Arkansas Baptist pastor Wendell Griffin, who serves the New Millenium Baptist Church in Little Rock, and who recently retired as a circuit court judge, gets the credit for one of the best critiques of what has to pass as the "Republican response to the State of the Union" given by Arkansas Governor Sarah Huckabee Sanders. I say, what must pass as the response, because it wasn't really as much of a response to anything, and I mean anything that President Biden said, but more a revisiting of old conspiracy theories and problematic political themes that caused the GOP's "red tsunami" to come up virtually empty after the mid-term elections.
Note that this response comes from a Baptist pastor, and appears in a Baptist publication.
Sanders is the daughter of Mike Huckabee, whose record as governor of Arkansas is equivocal at best, and lacking any significant political success except playing to the biases of conservatives, including some in the Democratic party whose campaign help he borrowed to win both the Lieutenant Governor position and also serve as governor. Sanders' childhood was spent as a Baptist preacher's kid, as her father worked for the fundamentalist firebrand evangelist and fundamentalist James Robison, and then served as pastor of Immanuel Baptist Church in Pine Bluff, and Beech Street First Baptist Church, the largest Baptist congregation on the Arkansas side of the city of Texarkana.

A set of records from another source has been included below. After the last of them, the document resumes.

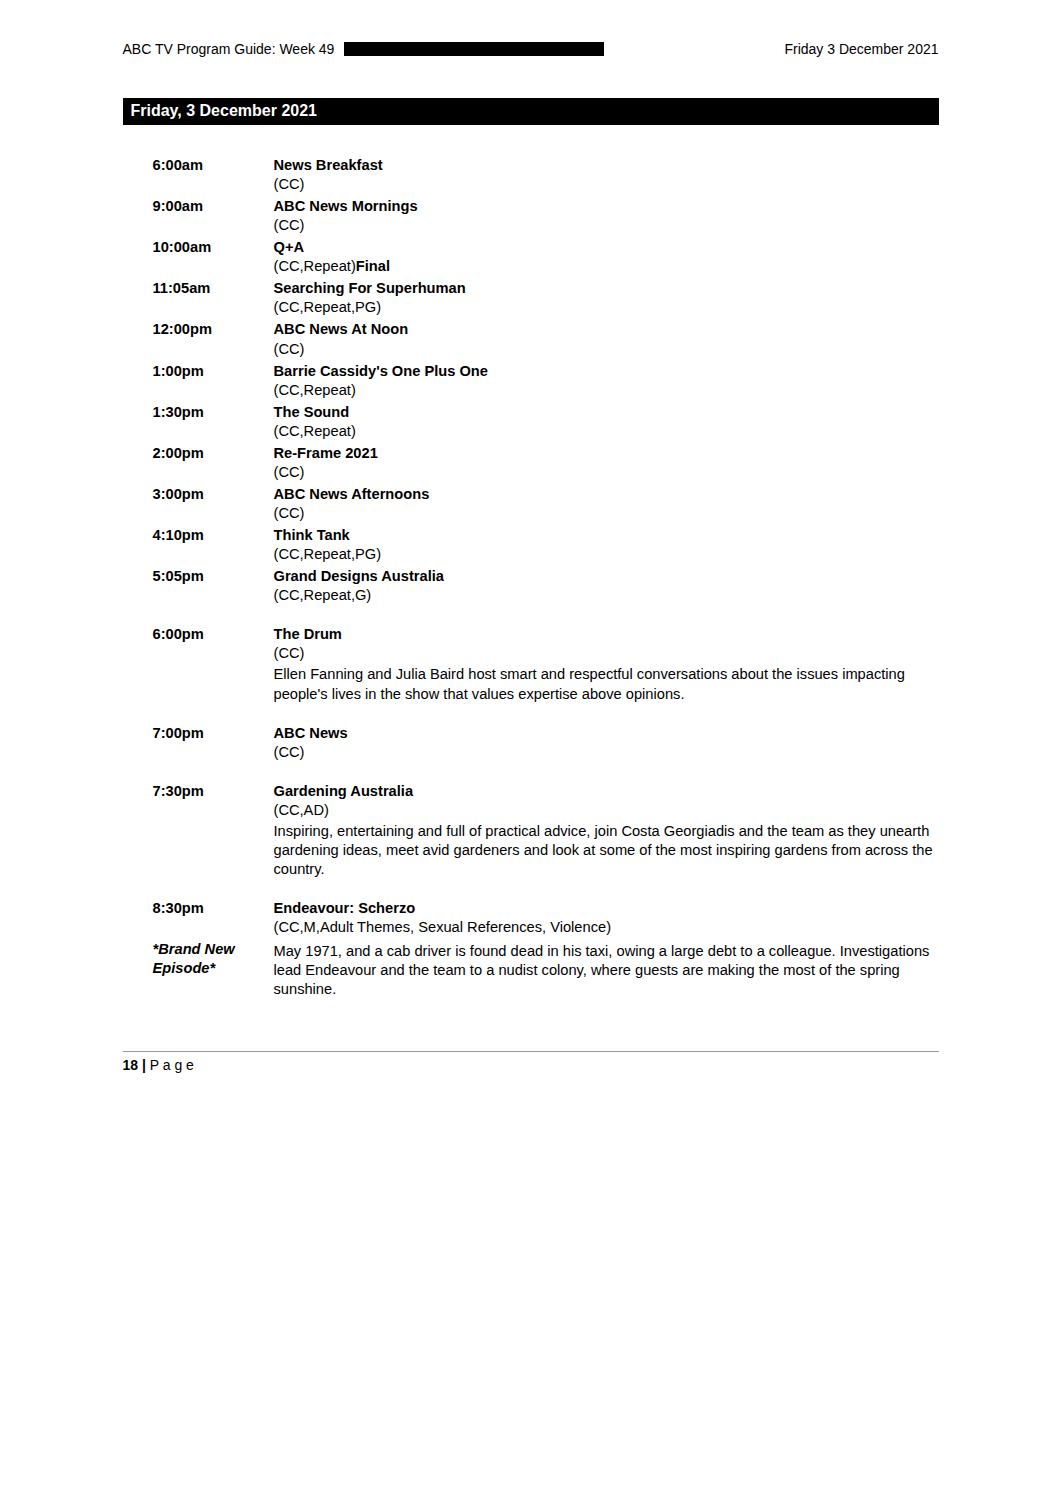ABC TV Program Guide: Week 49
Friday 3 December 2021
Friday, 3 December 2021
| 6:00am | News Breakfast (CC) |
| 9:00am | ABC News Mornings (CC) |
| 10:00am | Q+A (CC,Repeat) Final |
| 11:05am | Searching For Superhuman (CC,Repeat,PG) |
| 12:00pm | ABC News At Noon (CC) |
| 1:00pm | Barrie Cassidy's One Plus One (CC,Repeat) |
| 1:30pm | The Sound (CC,Repeat) |
| 2:00pm | Re-Frame 2021 (CC) |
| 3:00pm | ABC News Afternoons (CC) |
| 4:10pm | Think Tank (CC,Repeat,PG) |
| 5:05pm | Grand Designs Australia (CC,Repeat,G) |
| 6:00pm | The Drum (CC) Ellen Fanning and Julia Baird host smart and respectful conversations about the issues impacting people's lives in the show that values expertise above opinions. |
| 7:00pm | ABC News (CC) |
| 7:30pm | Gardening Australia (CC,AD) Inspiring, entertaining and full of practical advice, join Costa Georgiadis and the team as they unearth gardening ideas, meet avid gardeners and look at some of the most inspiring gardens from across the country. |
| 8:30pm | Endeavour: Scherzo (CC,M,Adult Themes, Sexual References, Violence) |
| *Brand New Episode* | May 1971, and a cab driver is found dead in his taxi, owing a large debt to a colleague. Investigations lead Endeavour and the team to a nudist colony, where guests are making the most of the spring sunshine. |
18 | P a g e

Among those of us raised in Baptist churches, the behavior of preacher's kids was always a topic of discussion. Some of them had earned for the whole group the reputation of being the worst behaved kids in the church, leaving members endless opportunity for gossip and speculation, along with an avenue available for direct criticism of the pastor, as church members are prone to do. In the church in which I grew up, there were some prime examples of this stereotype. Two of my best friends growing up were the children of pastors of other churches in town, one a Church of Christ, which was a group even more conservative than the Baptists, and the other from an Assembly of God, whom my mother approved of heartily, because her assumption was that he would be a good influence.
Of course, as a Southern Baptist, I knew about all of the denominational politics in the 80's and 90's, and about Mike Huckabee as a "rising star" among megachurch pastors, serving a term as President of the state convention of Southern Baptists in Arkansas, more of a peer recognition than a position of real power. The Baptist Press featured his transition to politics in Arkansas prominently, and when he stepped into the governor's office after a scandal, they crowed.
So when Sanders, raised as a Baptist preacher's daughter, with a political science and mass communications degree from Ouachita Baptist University, stepped into national prominence as the Trump administration's press secretary, following the Sean Spicer disaster, with the responsibility of repeating his outrageous lies and trying to justify them, my thoughts instantly turned to the stereotype about preacher's kids. That's exactly what we got. Her appointment was obviously a political favor to his Evangelical constituency. She's not articulate, has an annoying habit of attempting to over-ride an accent, is a dull, expressionless public speaker and was repeatedly backed into corners or verbally flattened by reporters. She earned, and solidified a public reputation as a denier of facts and a purveyor of outrageous lies. She was nicknamed, appropriately, "Sarah Pinocchio."
Sanders, as a newly elected governor of a deep red state, with a degree in political science that should have helped her discern the kind of opportunity she was being given, not only to reset a narrative that cost her party dearly in the midterm elections and raised optimism of a sweep election for the Democrats in 2024, but which also had the potential, God forbid, of launching her own possible bid for higher office. She chose neither of those possibilities, opting instead to simply repeat tired culture war themes that were at the top of reasons which moved independents and some moderate Republicans to the left, allowing everything the President said to stand unchallenged, including calling out GOP attempts to cut Social Security and Medicare, which he has raised to the level of a sonic boom across the country.
Thank you, Pastor Griffin, for your editorial, which is right on target.